Landwirte protestieren gegen das Zubetonieren von Ackerflächen. Dennoch rollt der Verkehr auf dem durch Asphalt-Blasen berüchtigten Teilstück.

Hamberge. Der Verkehr rollt, wenn auch mit rund dreiwöchiger Verspätung. Doch das ist auch schon die einzige positive Nachricht zur Eröffnung des neuesten Abschnitts der Autobahn 20, die seit gestern Vormittag über das Kreuz Lübeck hinaus bis ins 16 Kilometer weiter westlich gelegene Geschendorf im Kreis Segeberg reicht. Schwere Baumängel noch unabsehbaren Ausmaßes und ein vermutlich daraus resultierender Rechtsstreit über Verantwortlichkeiten und Schadenersatzansprüche überschatten die Freigabe. Der ursprünglich geplante Festakt, zu dem auch Bundesverkehrsminister Wolfgang Tiefensee (SPD) erwartet wurde, ist ausgefallen.

Es wäre eine gänzlich farblose Eröffnung geworden, hätten Landwirte aus Stormarn und dem Nachbarkreis Segeberg die Freigabe nicht genutzt, um auf etwas aufmerksam zu machen, das ihnen sehr am Herzen liegt: auf den ihrer Ansicht nach zu hohen Flächenverbrauch in Deutschland nämlich.

Es ist neun Uhr, genau eine Stunde vor der geplanten Freigabe, als Beamte der Autobahnpolizei Bad Oldesloe bei Geschendorf einen Traktor mit Anhänger bemerken. Das Gespann steht quer auf der Trasse, ein Spruchband an der Flanke. "Wertvolles Land" ist darauf unter Hinweis auf eine Internetseite zu lesen. Der Bauernverband hat die Aktion spontan geplant und umgesetzt. Jeden Tag gingen der deutschen Landwirtschaft rund 100 Hektar Fläche unwiederbringlich verloren, auch durch Straßenbau, sagt Hans-Joachim Wendt aus Grabau, Kreisvorsitzender des Bauernverbands in Stormarn. Und er ergänzt: "Wir müssen die Endlichkeit und Verknappung der landwirtschaftlichen Fläche in das allgemeine Bewusstsein bringen. Und zwar sofort!"

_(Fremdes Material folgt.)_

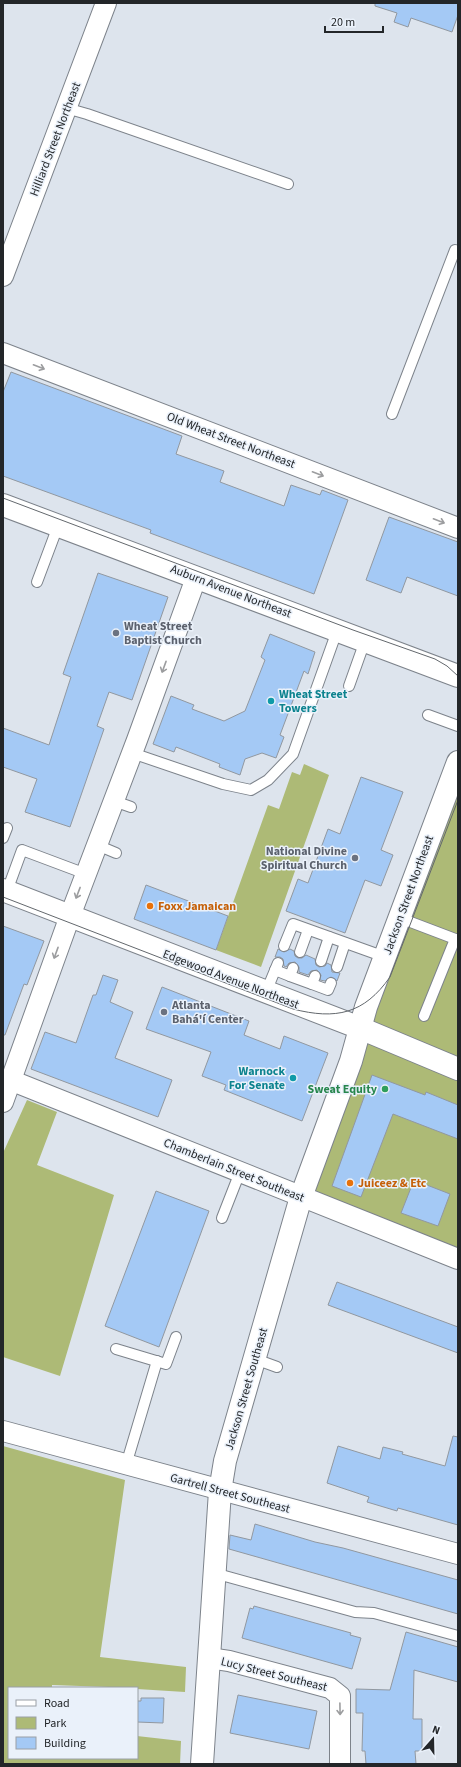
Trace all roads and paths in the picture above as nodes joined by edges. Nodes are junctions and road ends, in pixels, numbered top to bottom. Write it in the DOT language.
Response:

Das klappt an diesem Morgen. Die Spontan-Demo der Bauern wird augenblicklich zum Anziehungspunkt für viele Schaulustige aus den umliegenden Dörfern. Es ist mittlerweile 9.45 Uhr. Die Beamten der Autobahnpolizei sehen sorgenvoll auf ihre Armbanduhren. Wie lange wollen die Landwirte wohl durchhalten? "Och, nicht mehr so lange", sagt Peter Koll, Geschäftsführer des Kreisbauernverbands Stormarn, "gleich wird der Trecker weggefahren."

Im Endeffekt werden die Bauern nur zu einer Verzögerung der Eröffnung beitragen, die kaum ins Gewicht fällt.

Es ist 10.15 Uhr, eine Viertelstunde später als geplant, als sich in Geschendorf - die Warnbaken sind längst abgebaut - ein Polizeiauto in Richtung Osten in Bewegung setzt. Am Steuer sitzt Georg Ruge, Chef der Autobahnpolizei, im Gefolge einige Dutzend Autos. Die offizielle Freigabe in Richtung Lübeck.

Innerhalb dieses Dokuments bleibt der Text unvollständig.